OTZ am 06.01.1996
Die Blütezeit der Sommerfrische Gräfenthal
Die verantwortlichen Beamten der Stadtverwaltung und vielen engagierten Vereine, die erstaunlich kooperativ zusammenarbeiteten, ließen sich immer neue Werbeslogans einfallen.
Die in den Jahren 1926 bis 1935 in ganz Deutschland veröffentlichten Offerten und Prospekte preisen besonders die reizvolle natürliche Umwelt Gräfenthals.
Außerordentlich lohnend sind Spaziergänge nach dem Hain, prächtiger Laubwald, dem Kindelberg mit Rondell, dem Spitzberg mit der Rudolfshöhe, dem Winterberg und der Georgshöhe, der Haide mit schönsten Blick auf die Stadt, dem Stachelberg, dem Arnsbachtal mit der Teufelskanzel und anderes mehr.

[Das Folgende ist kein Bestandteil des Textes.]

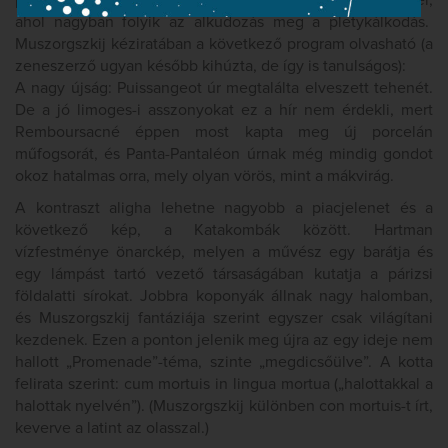
piac: A nagy újság) c. tétel a francia város piacára vezet el,
ahol nagyban folyik az alkudozás meg a pletykálkodás.
Muszorgszkij kéziratában a következő program olvasható (a
zeneszerző ugyan később kihúzta, de így is tanulságos):
A nagy újság: Puissangeot úr megtalálta elveszett tehenét.
De a jó limoges-i asszonyokat ez a hír nem érdekli, mert
Remboursacné éppen most kapta meg új porcelán
műfogsorát, és Panta-Pantaléon úrnak még mindig gondot
okoz hatalmas orra, mely olyan vörös, mint a mákvirág.
A kontraszt aligha lehetne nagyobb a piacjelenet és a
következő kép, a Katakombák között. Hartman
vízfestménye önarckép, melyen a művész egy barátja és
egy lámpást tartó vezető társaságában kutatja a párizsi
földalatti sírokat. Jobbra koponyák állnak nagy halomban,
és Muszorgszkij fantáziája szerint egyszer csak világítani
kezdenek. Ezen a ponton jelenik meg újra az egy ideje nem
hallott „Promenade”-téma, szinte „megdicsőülve”. A kotta
felirata szerint: cum mortuis in lingua mortua („halottakkal a
halottak nyelvén”). (Muszorgszkij különben con mortuis-t írt,
keverve a latint az olasszal.)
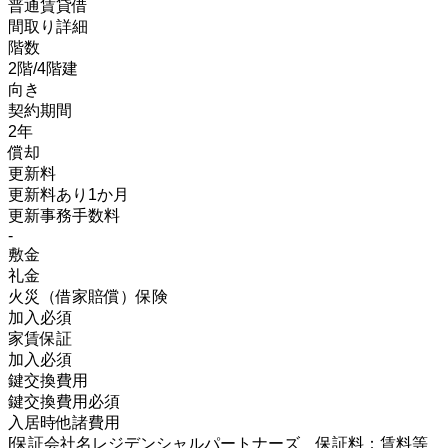
普通賃貸借
間取り詳細
階数
2階/4階建
向き
契約期間
2年
償却
更新料
更新料あり1か月
更新事務手数料
-
敷金
礼金
火災（借家賠償）保険
加入必須
家賃保証
加入必須
鍵交換費用
鍵交換費用必須
入居時他諸費用
[保証会社名レジデンシャルパートナーズ 保証料：賃料等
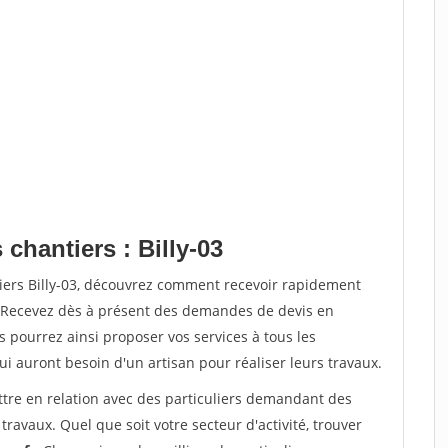
chantiers : Billy-03
tiers Billy-03, découvrez comment recevoir rapidement
. Recevez dès à présent des demandes de devis en
s pourrez ainsi proposer vos services à tous les
qui auront besoin d'un artisan pour réaliser leurs travaux.
ttre en relation avec des particuliers demandant des
travaux. Quel que soit votre secteur d'activité, trouver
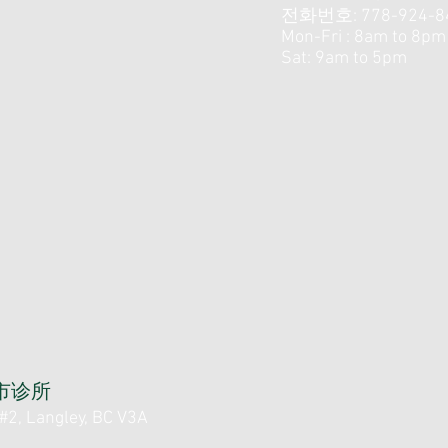
전화번호: 778-924-8
Mon-Fri : 8am to 8pm
Sat: 9am to 5pm
里市诊所
2, Langley, BC V3A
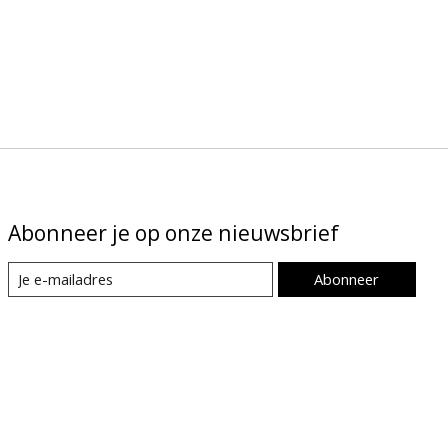
Abonneer je op onze nieuwsbrief
Abonneer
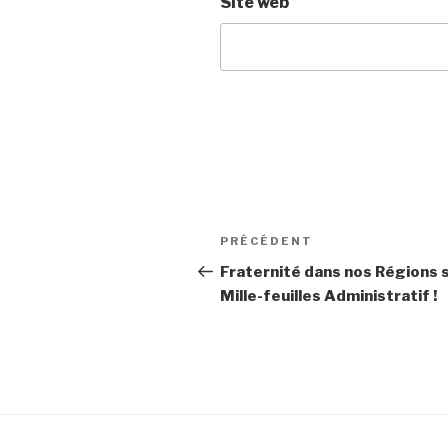
Site web
Navigation
PRÉCÉDENT
Article
de
précédent
Fraternité dans nos Régions 
Mille-feuilles Administratif !
l’article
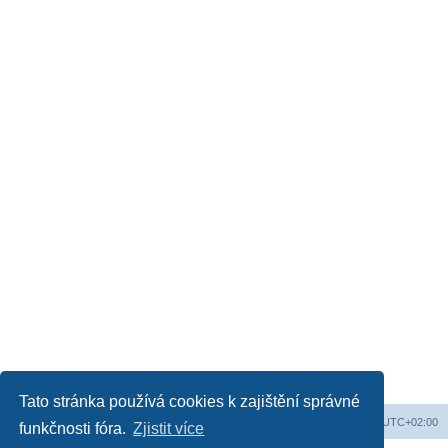
Tato stránka používá cookies k zajištění správné
Web
Obsah fóra
Všechny časy jsou v
UTC+02:00
funkčnosti fóra.
Zjistit více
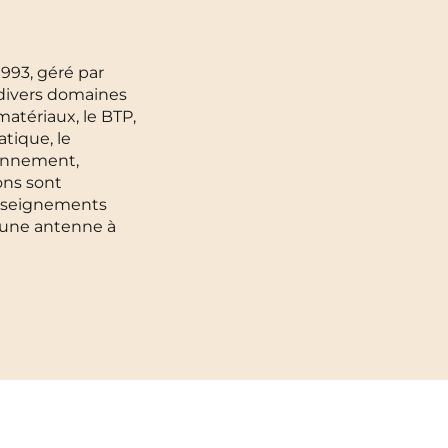
Toulouse
NEW!
993, géré par
Tours
 divers domaines
 matériaux, le BTP,
Valenciennes
atique, le
ironnement,
Vichy
ions sont
enseignements
Villejuif
ec une antenne à
Villeneuve-d'Ascq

Die leider immer weniger werdenden aktiven Wanderer unserer Stadt werden sicher der Worten des im 1926er Prospekt zitierten berühmten Thüringer Schriftstellers Trinius zustimmen, die er 1898 fand:
„All diese näheren Berge sind von stillen Waldpfaden durchzogen, kraftvoller Nadel- und Laubwald umrauscht uns überall ; wochenlang kann man hier wandeln, um jeden Tag neue Schönheiten in Ferne und Tiefe zu entdecken.“
Da die Sommerfrischler aber auch gerne in der Stadt verweilen wollen, wurde durch die „Ortsgruppe des Deutschen Turnerbundes Gräfenthal“ Ende der zwanziger Jahre mit dem weiteren Ausbau des Turnergartens eine neue Attraktion für den ständig zunehmenden Fremdenverkehr in der Stadt geschaffen.
In der Zeit der größten Not, den Jahren der Weltwirtschaftskrise 1929 bis 1932, fanden sich viele arbeitslose Turner zusammen
- Gräfenthal hatte über 45 Prozent Arbeitslose!
um den Ringelteich mit Gartenwirtschaft, Gondelbetrieb, Schwimmbad und Tanzveranstaltungen neu zu gestalten.
Die Mitglieder kratzten jeden Pfennig zusammen, um eine „Aktie“ für fünf Reichsmark zu erwerben, dann zur Flächenvergrößerung kaufte der Turnerbund von Brauereibesitzer Tobias Gläser „zu wohlfeilem Preis“ ein Stück Land dazu. Damals herrschte in Gräfenthal also gute Zusammenarbeit der Bürger vor, denn man wollte gemeinsam am Aufbau der Sommerfrische Gräfenthal mitwirken.
Vergleicht man schließlich die damaligen vielseitigen Gegebenheiten mit der Gegenwart, dann ist festzustellen, daß einerseits viel Positives hinzu gekommen ist.
Wir verfügen über neue und attraktive Gaststätten, aber Unterkünfte sind zur Zeit nur in der „Oberen Juchhe“ und in drei Privatquartieren gegeben. Andererseits sind alle damaligen Hotels und Pensionen verschwunden.
Im Jahr 1930 war Gräfenthal im näheren Umfeld ohne größere Konkurrenz, heute sind unter anderem mit der Brand- Feriensiedlung, mit Lichte- Geiersthal und Gebersdorf attraktive Unterkünfte und Ferienmöglichkeiten geschaffen, wobei jede gastronomische Entwicklung hart darum kämpfen muß, „über den gegenwärtigen Berg“ zu kommen, so ein Gastwirt.
Die Gräfenthaler sollten sich trotzdem von der Begeisterung und dem Stolz ihres Mitbürgers Ernst Hähnlein inspirieren lassen:
„Und Gräfenthal, die traute Stadt, sie öffnet weit die Pforten: Herbei, herbei, wer Sehnsucht hat, wer arm an Kraft geworden! Drum kommt herbei aus Land und Stadt, ruht aus hier von Beschwerden! Herbei, herbei, wer Sehnsucht hat: hier soll ihm Frieden werden.